Pendant des décennies, l’indice de masse corporelle (IMC) a été un outil standard pour évaluer la santé, mais de plus en plus de preuves révèlent ses limites. Une étude récente portant sur plus de 1 350 adultes confirme que l’IMC classe de manière erronée plus d’un tiers des individus par rapport aux mesures précises de graisse corporelle obtenues via les scans DXA. Cela signifie que des millions de personnes s’appuient sur des mesures inexactes, négligeant potentiellement les risques réels pour la santé ou suscitant des inquiétudes inutiles.
Le problème de l’IMC : un ratio qui rate la cible
L’IMC calcule le poids par rapport à la taille, sans tenir compte de facteurs cruciaux tels que la masse musculaire, la répartition des graisses ou la santé métabolique. Cette approche simpliste peut catégoriser les individus musclés comme « en surpoids » tout en négligeant les niveaux de graisse dangereusement élevés chez les autres. L’étude publiée dans Nutrients a révélé que 34 % des personnes étiquetées obèses par leur IMC étaient en fait en surpoids selon les normes DXA, et que plus de la moitié de celles étiquetées en surpoids se situaient dans une fourchette normale.

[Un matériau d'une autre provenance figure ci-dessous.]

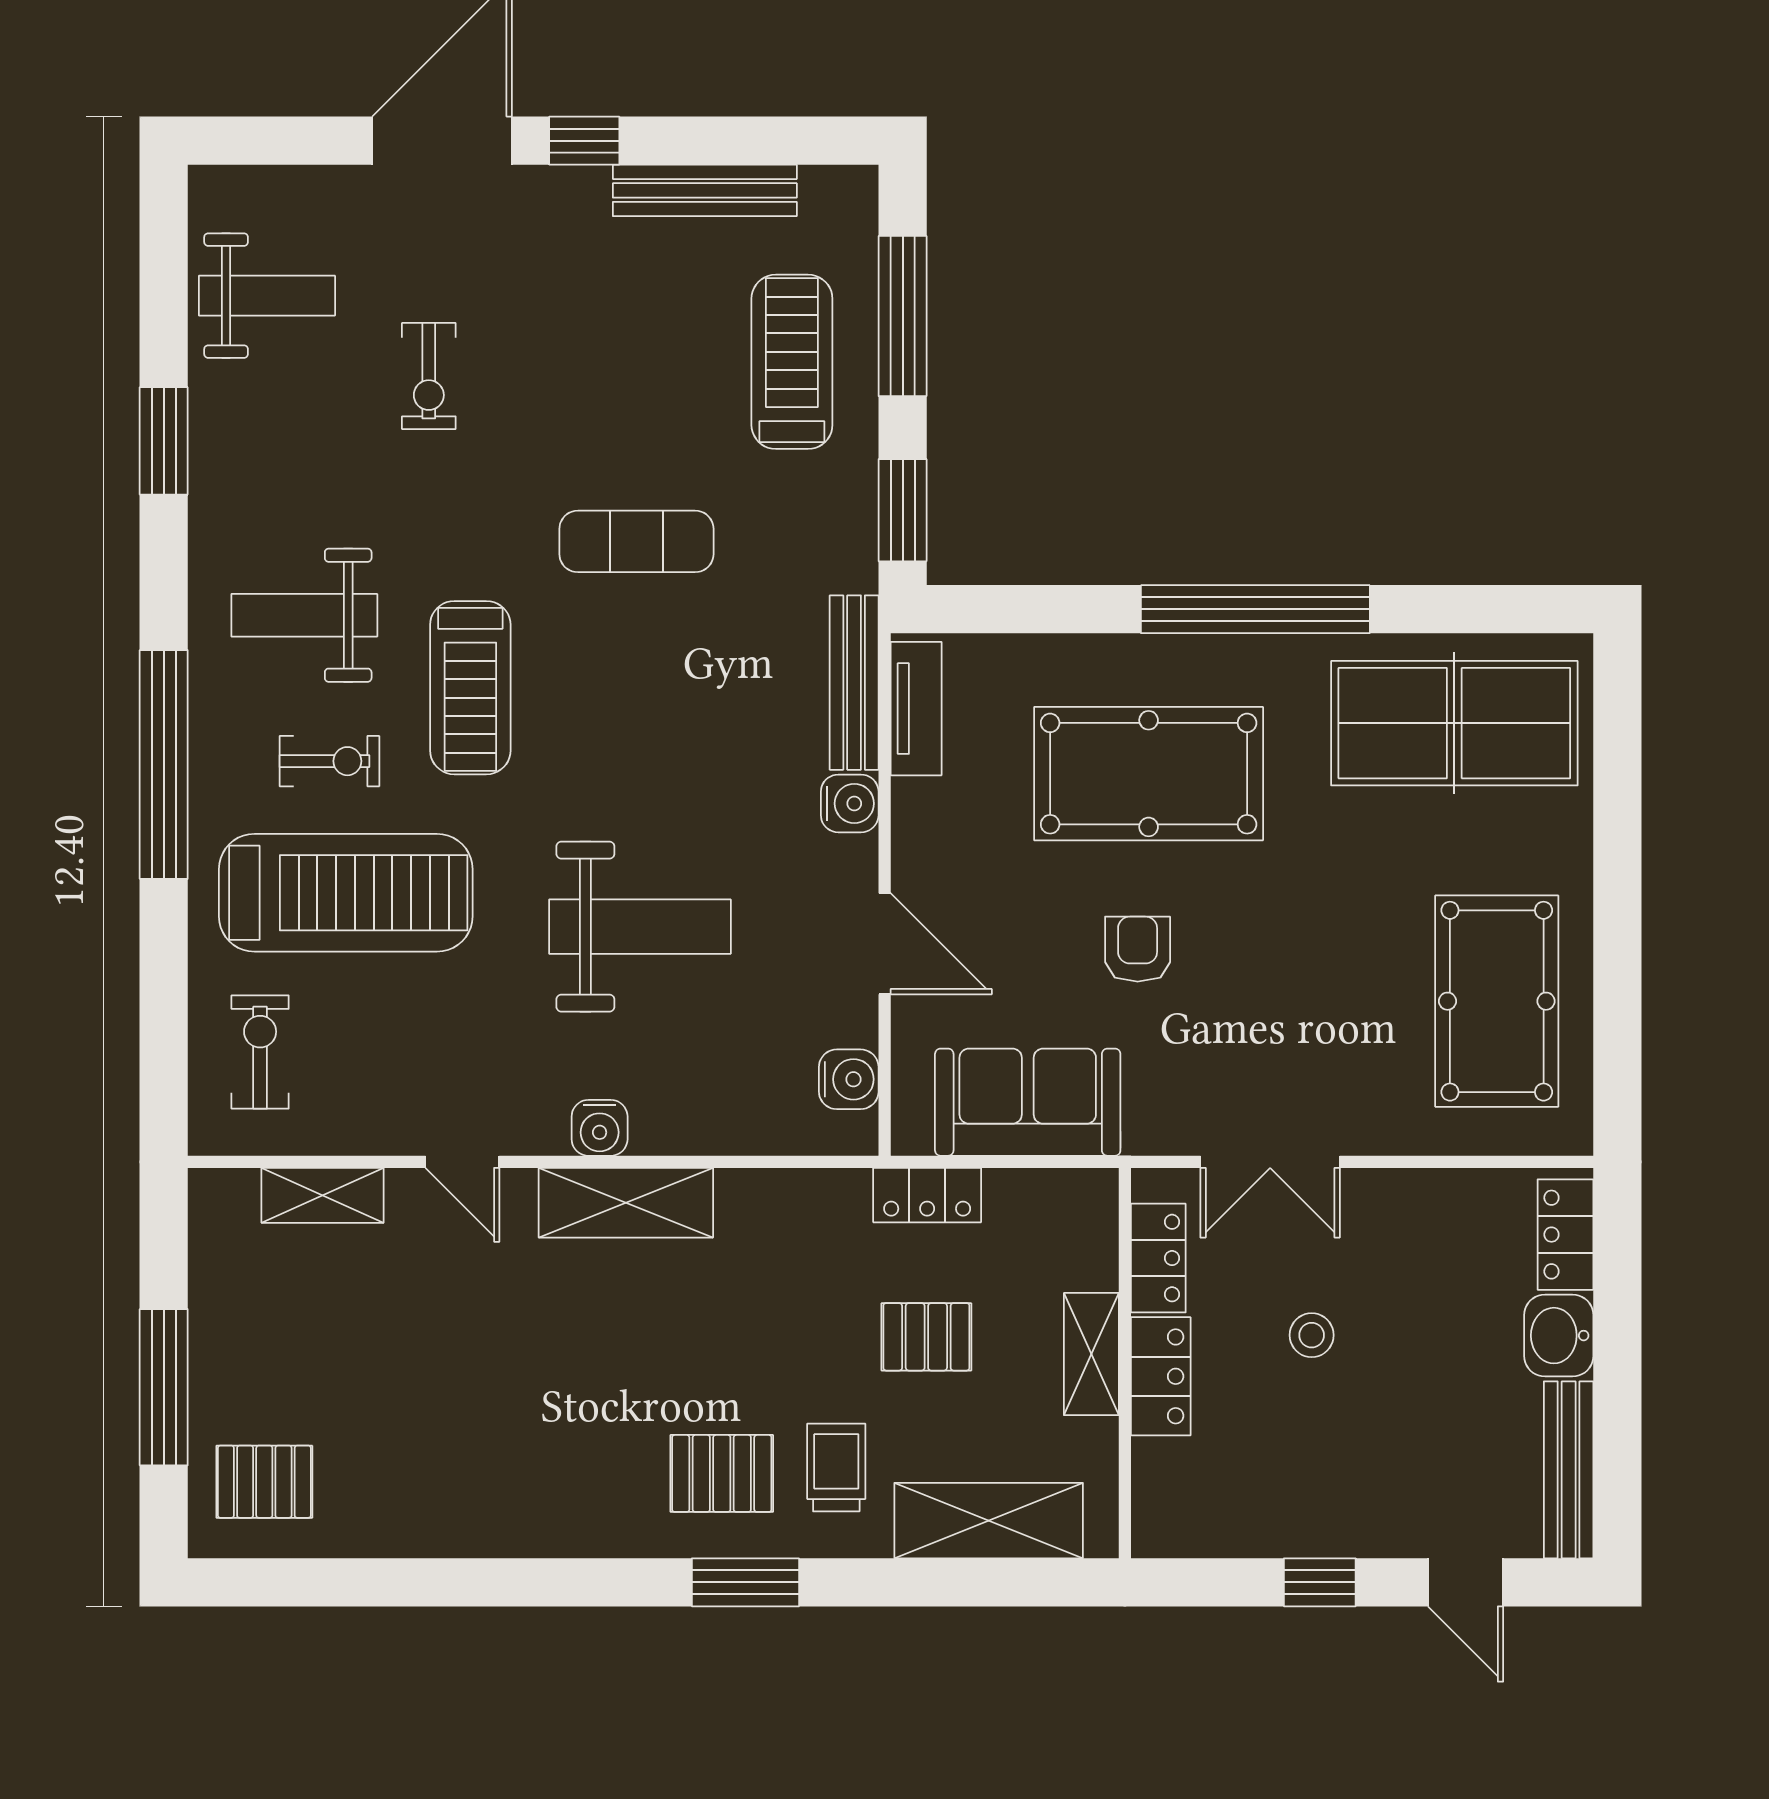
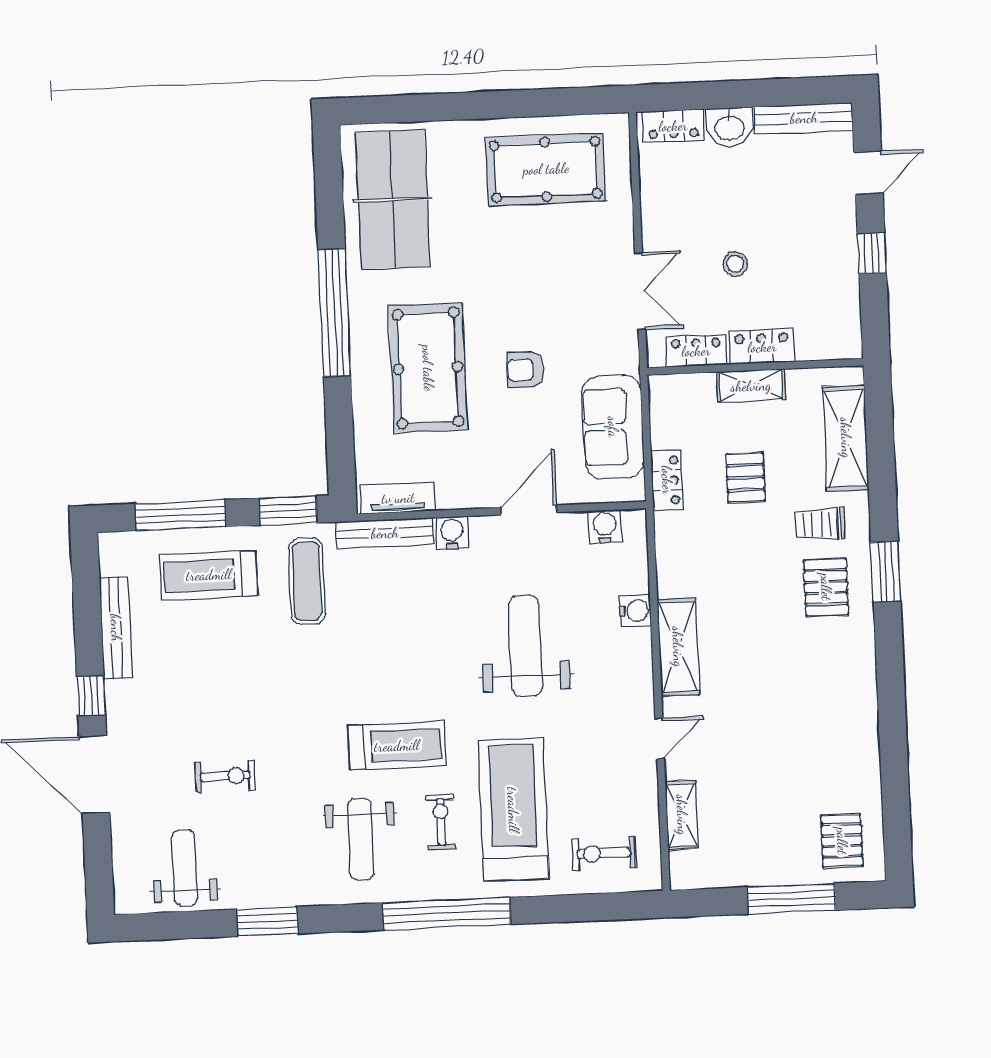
exercise mat: (636, 541) -> (307, 581), moved
water cooler: (600, 1128) -> (635, 611), moved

Il ne s’agit pas seulement d’un problème mineur. Les erreurs de classification basées sur l’IMC peuvent conduire à des recommandations de santé inefficaces ou à une anxiété inutile concernant le poids, alors que la véritable préoccupation pourrait être la composition corporelle.
Pourquoi la composition corporelle est importante
Contrairement à l’IMC, la composition corporelle mesure le rapport entre la masse grasse et la masse maigre (muscles, os et organes). Cela donne une image plus précise de la santé, car les muscles sont plus denses que la graisse, ce qui signifie qu’une personne ayant une masse musculaire élevée peut peser plus mais être en meilleure santé métabolique. La recherche relie de plus en plus la composition corporelle au risque de maladie à long terme :
- Une graisse viscérale plus élevée (stockée autour des organes) est liée à un déclin cognitif accéléré, augmentant le risque de maladie d’Alzheimer et de Parkinson.
- Une masse musculaire optimale et une diminution de la graisse interne sont associées à un vieillissement cérébral plus lent.
- La composition corporelle est fortement corrélée à la santé cardiovasculaire et à la mortalité toutes causes confondues, encore plus que le poids seul.
Ce qu’il faut retenir est clair : ce n’est pas seulement le poids, mais aussi la composition du poids et l’endroit où il est stocké qui dicte la santé à long terme.
Comment améliorer votre évaluation de santé
Même si l’IMC ne disparaîtra pas de sitôt, les individus peuvent prendre des mesures pour obtenir une évaluation plus précise :
- Donner la priorité à l’entraînement en force : La construction musculaire stimule le métabolisme et améliore la composition corporelle.
- Augmenter l’apport en protéines : Les protéines alimentent la croissance et la réparation musculaire, contribuant ainsi à un profil métabolique plus sain.
- Bougez davantage : Augmentez l’activité quotidienne au-delà des entraînements pour brûler plus d’énergie et améliorer la fonction métabolique.
Si possible, envisagez un scan DXA pour obtenir des données précises sur la composition corporelle. Cela peut fournir des informations exploitables sur la répartition des graisses et la masse musculaire, guidant ainsi des stratégies de santé plus efficaces.
En fin de compte, se fier uniquement à l’IMC ne rend pas service à la santé individuelle. Une approche plus large et plus nuancée prenant en compte les facteurs liés à la composition corporelle et au mode de vie est essentielle pour une évaluation précise et des interventions efficaces.